» **EXERCISE BRIEF**
A complete response lists each line of the data below that includes the word "bottle".

» **STUDY MATERIAL**
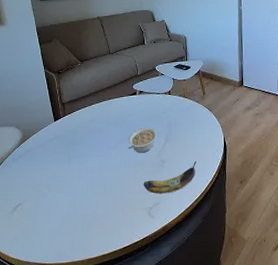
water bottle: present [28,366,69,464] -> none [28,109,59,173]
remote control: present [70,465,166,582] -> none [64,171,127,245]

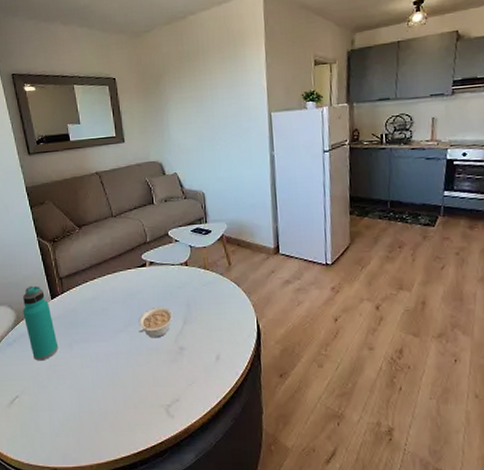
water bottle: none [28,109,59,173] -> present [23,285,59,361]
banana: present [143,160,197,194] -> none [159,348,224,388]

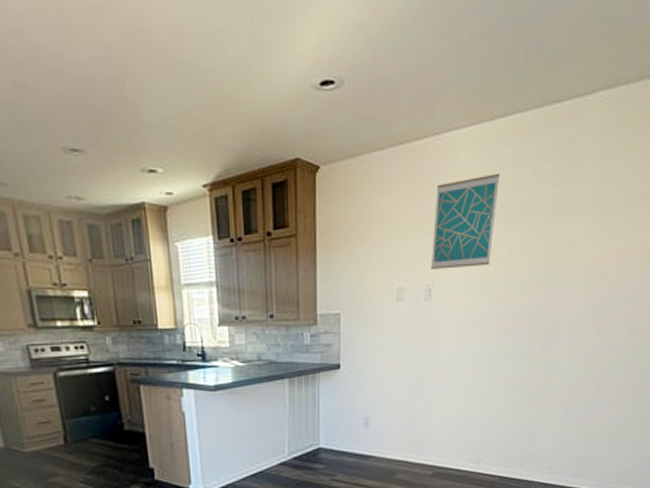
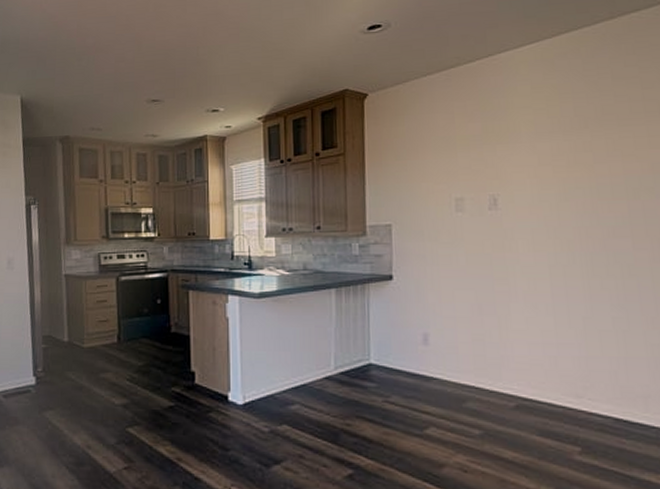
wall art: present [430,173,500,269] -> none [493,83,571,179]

» **EXPECTED ANSWER**
water bottle: present [28,366,69,464] -> none [28,109,59,173]
water bottle: none [28,109,59,173] -> present [23,285,59,361]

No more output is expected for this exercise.